Non bastava il Tractatus Logicus-Philosophicus, del 1921, e nemmeno le postume Investigazioni filosofiche. L’opera forse più utile scritta dal filosofo austriaco Ludwig Wittgenstein è un piccolo dizionario per scolari delle elementari. È la sua vera seconda opera: il titolo è Wörterbuch für Volksschulen, pensato con lo scopo di insegnare la scrittura corretta di alcune importanti parole di tedesco.
Quando nel 1926 il filosofo decise di abbandonare il lavoro di ricerca per cimentarsi nell’insegnamento in una piccola scuola di campagna, si trovò di fronte, per la prima volta, ad alcune realtà per lui mai immaginate. Ad esempio, per lui nato ricchissimo, fu del tutto inaspettato scoprire che i dizionari costassero tantissimo e molti ragazzini non potevano permetterseli. “Se riesco, scriverò io un piccolo dizionario per loro”. E lo fece.
In poche copie, nacque il suo Worterbuch, di 42 pagine.
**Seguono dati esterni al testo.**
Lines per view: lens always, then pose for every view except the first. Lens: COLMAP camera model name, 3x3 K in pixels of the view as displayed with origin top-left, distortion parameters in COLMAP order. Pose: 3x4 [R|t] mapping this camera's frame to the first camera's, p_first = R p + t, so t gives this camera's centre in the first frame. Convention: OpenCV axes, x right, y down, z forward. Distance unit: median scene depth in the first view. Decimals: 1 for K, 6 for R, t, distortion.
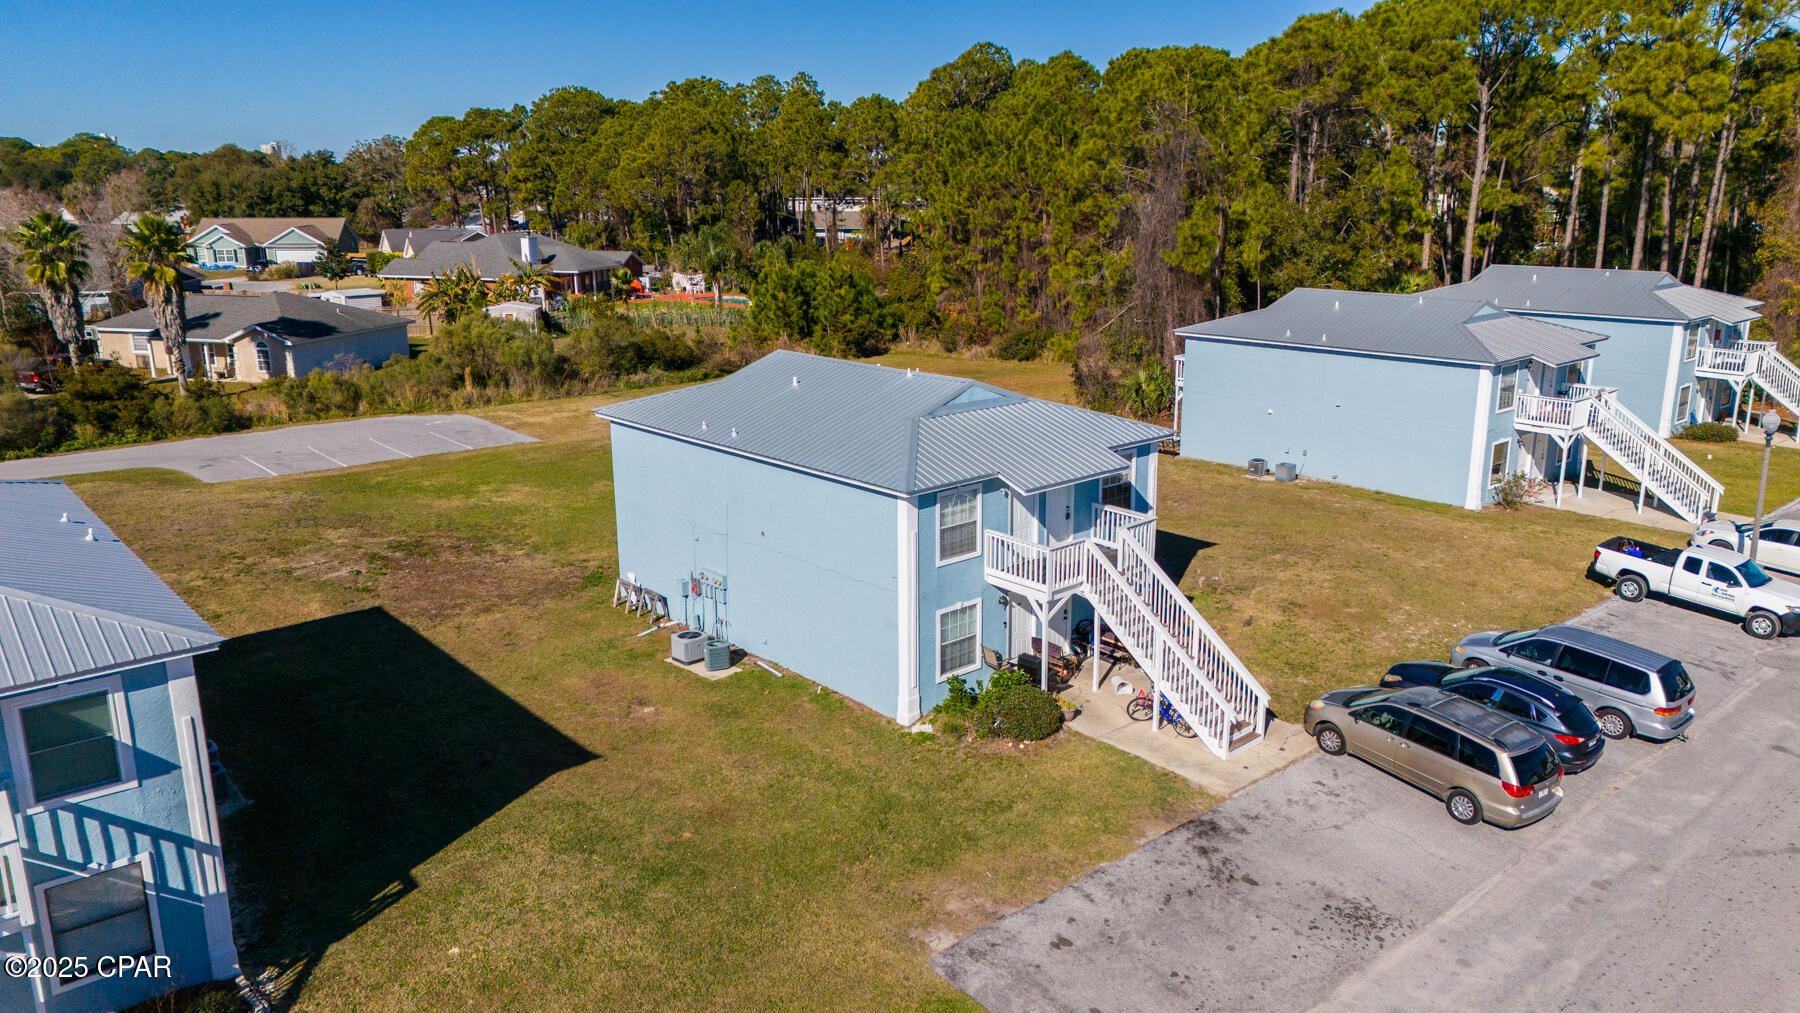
lens RADIAL K [[1206.8, 0, 900.0], [0, 1206.8, 506.5], [0, 0, 1]] dist [0.072574, -0.053912]
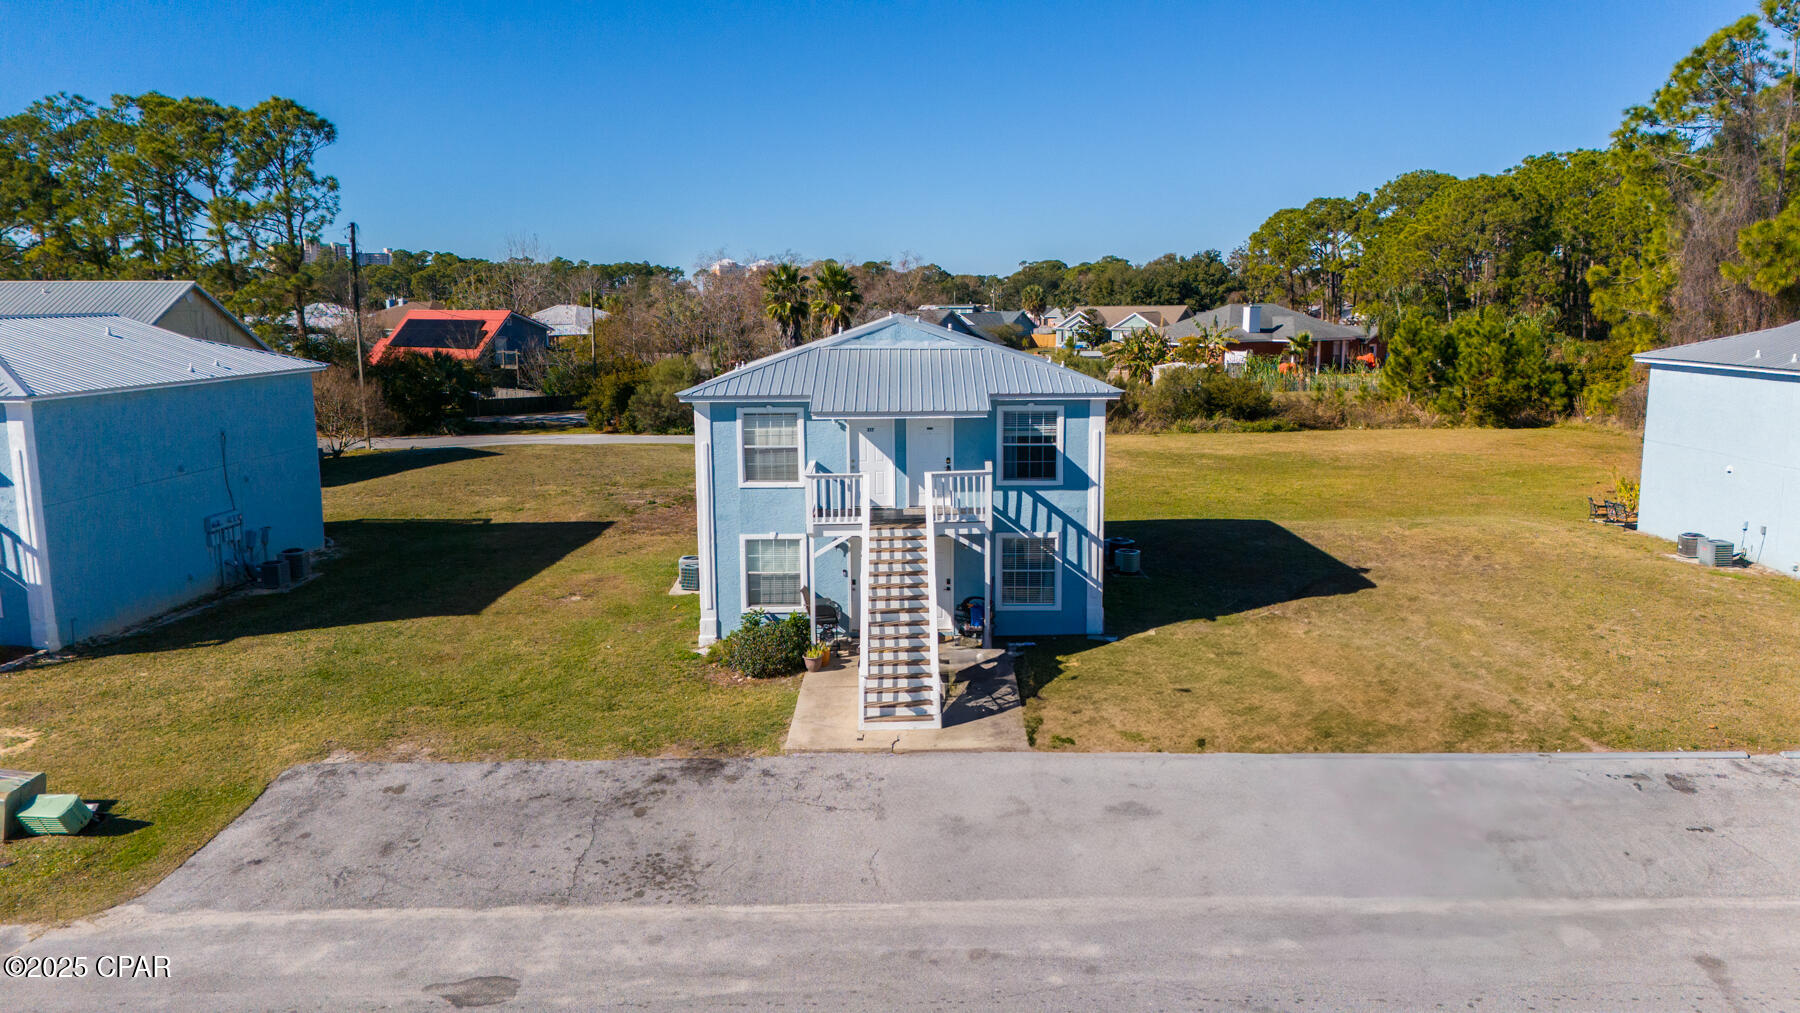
lens RADIAL K [[1206.8, 0, 900.0], [0, 1206.8, 506.5], [0, 0, 1]] dist [0.072574, -0.053912]
pose [[0.776445, 0.113886, -0.619809, 0.744378], [-0.160472, 0.986844, -0.019699, 0.065021], [0.609411, 0.114757, 0.784505, 0.329293]]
Comprendeva una serie di parole che facevano parte del lessico quotidiano dei suoi studenti, e relativo alla comunità in cui vivevano, al mondo da cui provenivano. È, anche questa, una dimostrazione del suo continuo interesse per la filosofia del linguaggio, in tutte le sue manifestazioni possibili. Ed è anche una fotografia del dialetto rurale austriaco, in tutte le sue specificità.
“Il mio obiettivo”, scriverà nella sua introduzione, “è di iniziare gli studenti all’ingresso nella loro comunità di utilizzatori del linguaggio”. Con tutte “le responsabilità” che questo comporta. Perché parlare è sempre un atto di sfida nei confronti della realtà.